Łukaszenka przewiduje wybuch wielkiej wojny
Słowa dyktatora przekazane przez białoruską agencję prasową BelTA odzwierciedlają głębokie zaniepokojenie możliwością eskalacji trwającego na Ukrainie konfliktu do poziomu trzeciej wojny światowej. Z tego powodu poprosił on swój naród, aby ten się przygotował.
Łukaszenka podkreślił konieczność zrozumienia powagi sytuacji, jednocześnie negując możliwość dyplomatycznego rozwiązania rosnących globalnych napięć. Skrytykował również nieskuteczność prawa międzynarodowego w łagodzeniu konfliktów, co dodatkowo pogłębia obawy o przyszłość.

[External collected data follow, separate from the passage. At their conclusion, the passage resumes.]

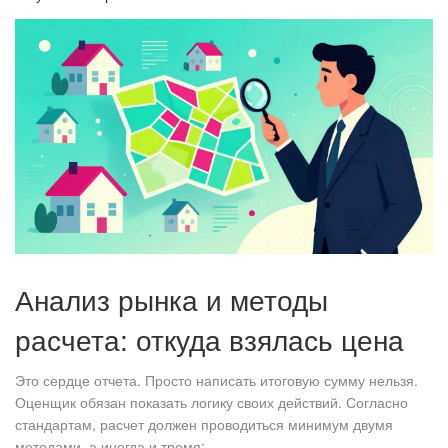
Анализ рынка и методы
расчета: откуда взялась цена
Это сердце отчета. Просто написать итоговую сумму нельзя.
Оценщик обязан показать логику своих действий. Согласно
стандартам, расчет должен проводиться минимум двумя
методами, а иногда и тремя:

Zdaniem białoruskiego lidera obecność wojsk NATO przy granicach Rosji i Białorusi jest kluczowym czynnikiem wywołującym w tych krajach niepokój. Wyraził też niepokój o własny kraj, który – jak wyznał – ma stać się epicentrum najgorszych wydarzeń.
– Nie potrzebujemy wojny, więc musimy być na nią przygotowani zarówno mentalnie, jak i strategicznie. Pozbądźmy się złudzeń co do możliwości dyplomatycznego rozwiązania globalnego konfliktu. Prawo międzynarodowe także nie jest w stanie rozładować napięcia – powiedział Łukaszenka.
Dyktatorowi nie podobają się NATO-wskie manewry
Obecność militarna oraz odbywające się regularne ćwiczenia w krajach bałtyckich, w Polsce oraz w Niemczech to jego zdaniem próba eskalacji i prowokacji. Dyktatora martwią manewry Steadfast Defender, w których uczestniczy duża liczba żołnierzy, okrętów, samolotów oraz innych jednostek.
Łukaszenka stanowczo odrzuca możliwość dyplomatycznego rozwiązania kryzysu, co stawia pod znakiem zapytania przyszłe kierunki działań międzynarodowej społeczności.
Jego retoryka sugeruje, że tradycyjne metody rozwiązywania konfliktów mogą być niewystarczające w obecnej sytuacji geopolitycznej.